Northwestern and the Kellogg School of Management are launching a Center for Enlightened Disagreement –– a new research center aimed at developing stronger ways to engage in diverse perspectives, the University announced Wednesday.
“Kellogg and Northwestern are deeply committed to addressing the growing barriers to discourse that hinder our progress as a society, not by seeking to eliminate disagreement but by embracing it as a virtue,” Kellogg Dean Francesca Cornelli said in a Wednesday news release.
Kellogg Profs. Nour Kteily — co-director of Kellogg’s Dispute Resolution Research Center — and Eli Finkel will co-direct the center.
The center will focus on research, outreach, curriculum and discussion. The University hopes for the center to become a “worldwide destination” for conversation about the topic of disagreement in multiple disciplines, including business and politics, according to the release.
“Any healthy group, organization or society requires disagreement,” Kteily said in the release. “That’s how we home in on the best and most rigorous ideas.

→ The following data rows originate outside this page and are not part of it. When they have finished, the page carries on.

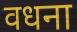
वधना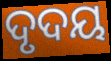
ଦୃଦୟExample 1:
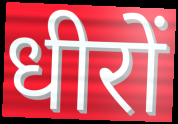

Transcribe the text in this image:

धीरों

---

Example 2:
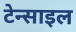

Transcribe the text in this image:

टेन्साइल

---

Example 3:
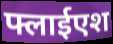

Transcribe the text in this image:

फ्लाईएश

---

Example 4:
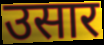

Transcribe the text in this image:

उसार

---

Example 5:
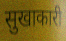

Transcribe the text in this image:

सुखाकारी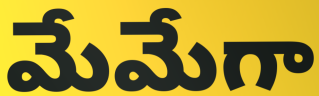
మేమేగా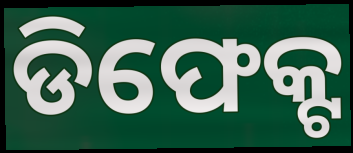
ଡିଫେକ୍ଟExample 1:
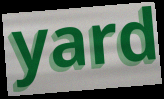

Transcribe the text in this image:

yard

Too often, though, we get lost in caricaturing and alienating those who disagree with us, spurning the opportunity to learn and benefit from our differences in perspectives.”

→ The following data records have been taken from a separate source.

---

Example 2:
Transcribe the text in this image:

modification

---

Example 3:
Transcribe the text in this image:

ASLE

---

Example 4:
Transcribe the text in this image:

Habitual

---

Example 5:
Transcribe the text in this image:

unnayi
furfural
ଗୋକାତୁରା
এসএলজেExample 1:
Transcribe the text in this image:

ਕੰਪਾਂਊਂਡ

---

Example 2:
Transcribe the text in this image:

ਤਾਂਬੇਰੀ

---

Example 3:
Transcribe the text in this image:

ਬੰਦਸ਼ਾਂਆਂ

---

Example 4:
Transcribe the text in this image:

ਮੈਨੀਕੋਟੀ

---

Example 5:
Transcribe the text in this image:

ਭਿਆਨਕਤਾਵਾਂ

Kteily said the Center for Enlightened Disagreement will facilitate the development and sharing of research and practical tools to improve discourse around disagreement.

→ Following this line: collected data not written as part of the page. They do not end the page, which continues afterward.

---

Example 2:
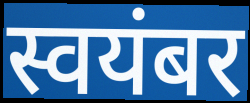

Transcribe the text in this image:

स्वयंबर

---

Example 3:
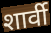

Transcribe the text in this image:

शार्वी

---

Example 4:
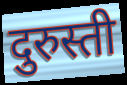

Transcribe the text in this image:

दुरुस्ती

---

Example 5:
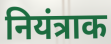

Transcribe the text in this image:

नियंत्राक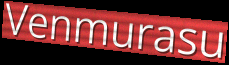
VenmurasuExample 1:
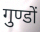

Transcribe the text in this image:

गुण्डों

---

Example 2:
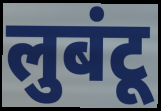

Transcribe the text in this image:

लुबंटू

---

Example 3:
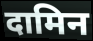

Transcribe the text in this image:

दामिन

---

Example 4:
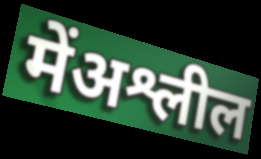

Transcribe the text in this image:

मेंअश्लील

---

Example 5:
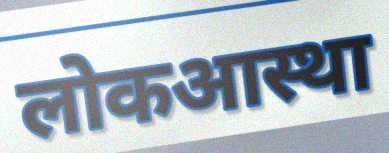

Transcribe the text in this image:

लोकआस्थाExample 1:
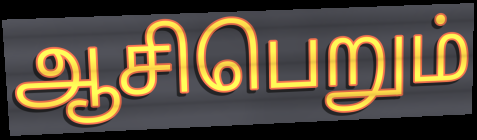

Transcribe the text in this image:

ஆசிபெறும்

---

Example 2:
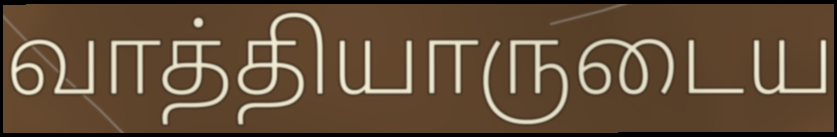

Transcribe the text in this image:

வாத்தியாருடைய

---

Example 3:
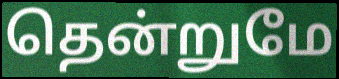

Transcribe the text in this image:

தென்றுமே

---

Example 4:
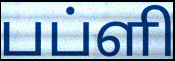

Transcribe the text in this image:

பப்ளி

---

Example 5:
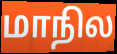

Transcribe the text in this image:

மாநிலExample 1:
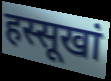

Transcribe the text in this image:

हस्सूखां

The center will research on how to foster conversation across diverse perspectives, partnering with businesses to test strategies as they’re developed, according to the release. Eventually, the center hopes to work with government officials, policymakers and CEOs.
After developing insights, faculty will train both undergraduate and graduate students on methods to better understand others’ perspectives.
“Our nation is threatened today by the politics of identity and persistent divisions based on region, class, religion and educational attainment,” University President Michael Schill said in the release. “We increasingly lack the capacity to understand each other and to empathize with people who seem not to be like us. Solving such problems is what higher education institutions should be about.”